--- WORK INSTRUCTION ---
Check every line of the material for the word "linejoin". Copy those that have it.

>>>

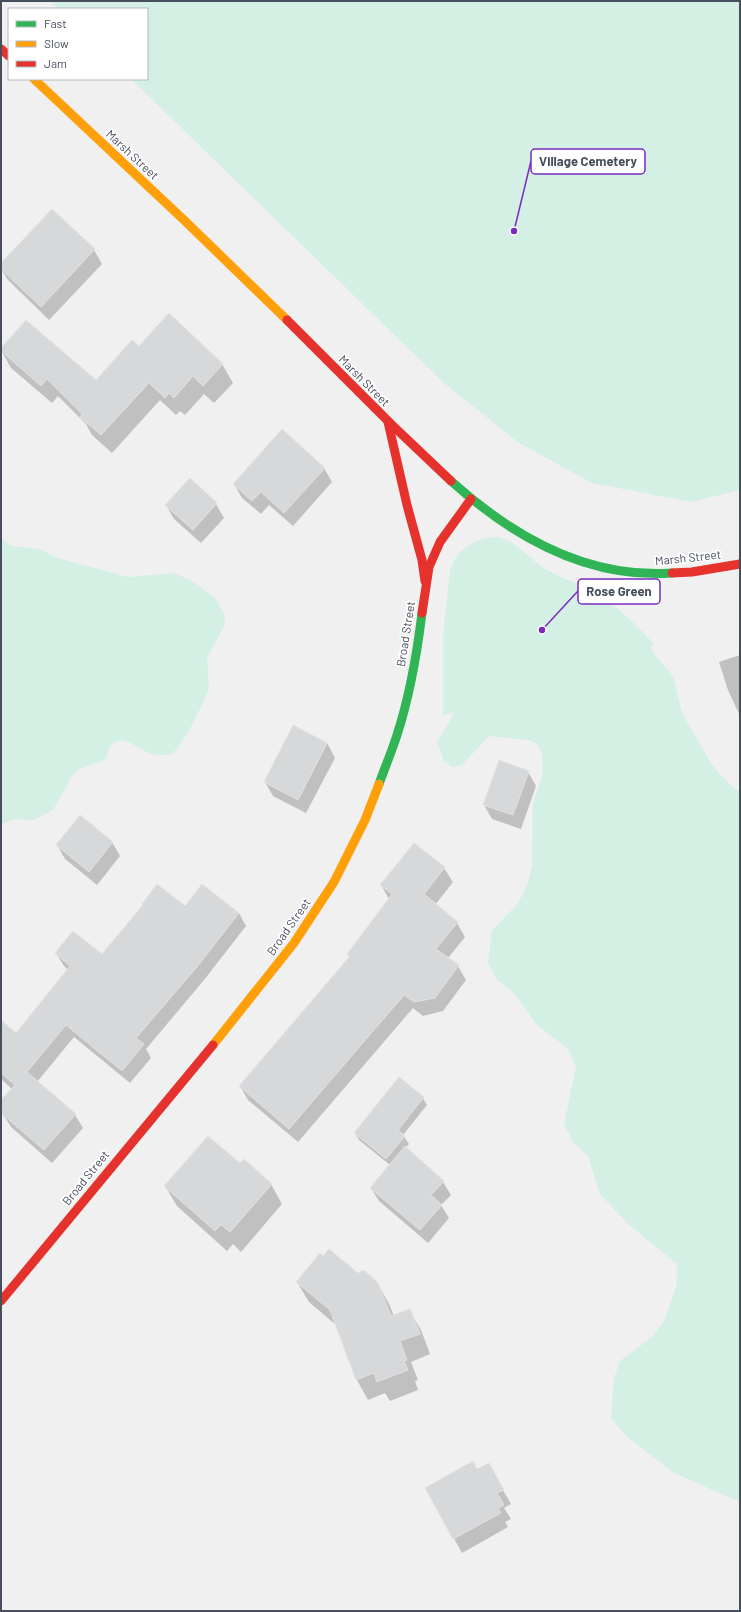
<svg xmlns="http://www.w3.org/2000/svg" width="741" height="1612" viewBox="0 0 741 1612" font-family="Barlow,sans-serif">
  <rect width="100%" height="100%" fill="#f0f0f0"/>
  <g fill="#d4efe4">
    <path d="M 50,1 L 740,1 L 740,490 L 691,502 L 592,483 L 519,443 L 444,383 L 131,79 L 147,79 L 147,9 L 59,9 Z"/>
    <path d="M 498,537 C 516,541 526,556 541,566 C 554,576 571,580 585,587 C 612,601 634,622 654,644 L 650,646 L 654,654 L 673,676 L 682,713 L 712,765 L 732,787 L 740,791 L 740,1502 L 672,1472 L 624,1434 L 611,1418 L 614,1378 L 620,1361 L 652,1337 L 664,1321 L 677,1284 L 677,1264 L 628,1224 L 600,1194 L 588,1156 L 573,1142 L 564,1124 L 576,1067 L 568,1049 L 537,1025 L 513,992 L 497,980 L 488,963 L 492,931 L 518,903 L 527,885 L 532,866 L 533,805 L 543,773 L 542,753 L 537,744 L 528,740 L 489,736 L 462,765 L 452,767 L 444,761 L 437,742 L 455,712 L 443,715 L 443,635 L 450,571 C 457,548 474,538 498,537 Z"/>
    <path d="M 1,538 L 11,546 L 40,549 L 57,558 L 128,577 L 174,573 L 192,581 L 215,598 L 224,614 L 225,624 L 207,658 L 209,687 L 206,697 L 189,731 L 172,755 C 165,755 156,755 149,753 C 131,745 114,726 106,759 L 78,770 L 72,776 L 53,810 L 34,820 L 15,819 L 1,824 Z"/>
  </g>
  <g fill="#0003">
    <path d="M 94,250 L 102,264 L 49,320 L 8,280 L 1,269 L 1,265 Z"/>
    <path d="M 139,347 L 222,364 L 233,383 L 214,403 L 204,394 L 185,415 L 180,411 L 176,415 L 160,400 L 112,453 L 92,435 L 86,424 L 58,396 L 52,403 L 11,368 L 1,350 L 96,381 Z"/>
    <path d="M 324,468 L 332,482 L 293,526 L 269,505 L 261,514 L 242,498 L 234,484 Z"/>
    <path d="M 216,504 L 224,518 L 201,543 L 174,519 L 166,505 Z"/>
    <path d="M 740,655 L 740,716 L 728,690 L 719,662 Z"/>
    <path d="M 294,726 L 327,743 L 335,758 L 306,813 L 273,796 L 265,782 Z"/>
    <path d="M 528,772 L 536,786 L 521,829 L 492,819 L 484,805 Z"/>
    <path d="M 112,842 L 120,856 L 97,885 L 65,859 L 57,845 Z"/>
    <path d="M 414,844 L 444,868 L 453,882 L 435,905 L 457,923 L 465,937 L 448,958 L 458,966 L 466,980 L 443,1011 L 423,1016 L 413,1008 L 298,1142 L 248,1100 L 240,1086 L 350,957 L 349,954 L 389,899 L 381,885 Z"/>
    <path d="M 185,907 L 239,913 L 246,926 L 204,980 L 146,1049 L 151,1058 L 130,1083 L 74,1037 L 37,1082 L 75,1115 L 83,1128 L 52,1163 L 11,1127 L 1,1111 L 1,1102 L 12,1089 L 1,1079 L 1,1021 L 17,1034 L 68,970 L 64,966 L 56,953 L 102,955 Z"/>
    <path d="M 400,1078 L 423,1098 L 427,1105 L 403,1135 L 409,1144 L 405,1148 L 443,1182 L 451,1195 L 441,1205 L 449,1218 L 428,1243 L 379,1201 L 371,1188 L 390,1165 L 359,1140 L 355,1133 Z"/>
    <path d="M 240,1165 L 271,1184 L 282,1204 L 241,1252 L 233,1244 L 227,1251 L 177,1206 L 165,1186 Z"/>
    <path d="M 358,1274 L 378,1284 L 389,1304 L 394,1316 L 409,1310 L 421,1330 L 430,1354 L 411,1362 L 418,1380 L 415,1381 L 418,1390 L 390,1401 L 385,1393 L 368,1400 L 357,1380 L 336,1325 L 309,1302 L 297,1282 Z"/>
    <path d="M 488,1464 L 511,1504 L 504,1508 L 511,1519 L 505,1522 L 508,1527 L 462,1553 L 426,1488 L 477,1470 Z"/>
  </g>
  <g fill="#d7d8da" stroke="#e1e2e3">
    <path d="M 52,209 L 95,249 L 41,307 L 1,269 L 1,263 Z"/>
    <path d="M 169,313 L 223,364 L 203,386 L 193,376 L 174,398 L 169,393 L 165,398 L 149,383 L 101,435 L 80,417 L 82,414 L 47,379 L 41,386 L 1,351 L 1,348 L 26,320 L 96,380 L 132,340 L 139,346 Z"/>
    <path d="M 282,429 L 325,468 L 284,513 L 261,492 L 252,501 L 233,484 Z"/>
    <path d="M 190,478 L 217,503 L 193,530 L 165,505 Z"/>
    <path d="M 293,725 L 327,743 L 298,800 L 264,782 Z"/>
    <path d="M 499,760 L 529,771 L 513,815 L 483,805 Z"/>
    <path d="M 80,815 L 113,842 L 89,872 L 56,845 Z"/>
    <path d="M 414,843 L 445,867 L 424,894 L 458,922 L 436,949 L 459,965 L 435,998 L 414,1002 L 404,995 L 289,1129 L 239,1086 L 350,956 L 347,954 L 392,894 L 380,885 Z"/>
    <path d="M 157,884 L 185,906 L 202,884 L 239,913 L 197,967 L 136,1038 L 144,1044 L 122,1071 L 66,1025 L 27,1072 L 76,1114 L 44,1150 L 1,1113 L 1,1100 L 15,1085 L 1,1073 L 1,1020 L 16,1033 L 70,966 L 55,953 L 73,931 L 102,954 L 143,905 L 142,904 Z"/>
    <path d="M 399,1077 L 424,1097 L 398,1130 L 405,1136 L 386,1159 L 354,1133 Z"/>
    <path d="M 208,1136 L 240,1163 L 244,1159 L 272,1184 L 230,1232 L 221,1225 L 215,1231 L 164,1186 Z"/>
    <path d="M 405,1146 L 444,1181 L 431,1195 L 442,1205 L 420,1230 L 370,1188 Z"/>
    <path d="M 329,1249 L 358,1273 L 364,1270 L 378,1283 L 391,1316 L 410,1309 L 420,1334 L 400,1341 L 407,1360 L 404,1361 L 408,1370 L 377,1382 L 374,1373 L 356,1380 L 330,1310 L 296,1282 L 320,1253 L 323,1256 Z"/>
    <path d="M 473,1461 L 477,1469 L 489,1463 L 504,1490 L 497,1493 L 504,1505 L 498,1508 L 501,1513 L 453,1539 L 425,1488 Z"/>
  </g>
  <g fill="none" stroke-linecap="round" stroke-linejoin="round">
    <g stroke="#30b455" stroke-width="9">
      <path d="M 451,481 C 512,536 586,579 672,573"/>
      <path d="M 379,784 C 385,767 392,751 397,735 C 410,695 417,654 422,613"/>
    </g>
    <g stroke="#ff9f0a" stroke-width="9">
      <path d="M 34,79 L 185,221 L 287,320"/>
      <path d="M 213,1045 L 294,943 L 334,882 L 365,820 L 379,784"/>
    </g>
    <g stroke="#e5322d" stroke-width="9">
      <path d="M 1,49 L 9,56"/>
      <path d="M 287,320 L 392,425 L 451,481"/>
      <path d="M 388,422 L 407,505 L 422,560 L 425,581"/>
      <path d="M 672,573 L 692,572 L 740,564"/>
      <path d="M 422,613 L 429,567 L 440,542 L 471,499"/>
      <path d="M 1,1301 L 213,1045"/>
    </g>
  </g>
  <g text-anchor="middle" stroke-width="3.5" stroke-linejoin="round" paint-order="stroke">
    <g font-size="12" fill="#474e5c" stroke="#fff">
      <text transform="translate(132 155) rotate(43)" y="4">Marsh Street</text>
      <text transform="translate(364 381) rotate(45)" y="4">Marsh Street</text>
      <text transform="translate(688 558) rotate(-6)" y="4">Marsh Street</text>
      <text transform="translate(406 634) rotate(-81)" y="4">Broad Street</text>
      <text transform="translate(289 927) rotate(-55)" y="4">Broad Street</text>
      <text transform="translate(86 1178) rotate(-51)" y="4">Broad Street</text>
    </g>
  </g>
  <path fill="none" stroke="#7b2cbf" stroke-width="1.5" d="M514 231L531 161M542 630L578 591"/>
  <g fill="#7b2cbf" stroke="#fff" stroke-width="1.5">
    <circle cx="514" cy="231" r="4"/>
    <circle cx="542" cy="630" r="4"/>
  </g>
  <g fill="#fff" stroke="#7b2cbf" stroke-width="1.5">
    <rect x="531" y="149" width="114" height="25" rx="4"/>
    <rect x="578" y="579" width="82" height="25" rx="4"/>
  </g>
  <g font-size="13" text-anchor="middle" font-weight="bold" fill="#474e5c">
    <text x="588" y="166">Village Cemetery</text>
    <text x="619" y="596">Rose Green</text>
  </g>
  <rect width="741" height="1612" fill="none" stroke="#474e5c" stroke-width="4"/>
  <rect x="8" y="8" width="140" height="72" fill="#ffffff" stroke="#b5b8be"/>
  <rect x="16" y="21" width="20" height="6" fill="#30b455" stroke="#b5b8be"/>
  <text x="44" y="28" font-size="12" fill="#474e5c">Fast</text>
  <rect x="16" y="41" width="20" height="6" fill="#ff9f0a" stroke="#b5b8be"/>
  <text x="44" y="48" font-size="12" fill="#474e5c">Slow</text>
  <rect x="16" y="61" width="20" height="6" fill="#e5322d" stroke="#b5b8be"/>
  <text x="44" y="68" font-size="12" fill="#474e5c">Jam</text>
</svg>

<<<

--- EXPECTED ANSWER ---
  <g fill="none" stroke-linecap="round" stroke-linejoin="round">
  <g text-anchor="middle" stroke-width="3.5" stroke-linejoin="round" paint-order="stroke">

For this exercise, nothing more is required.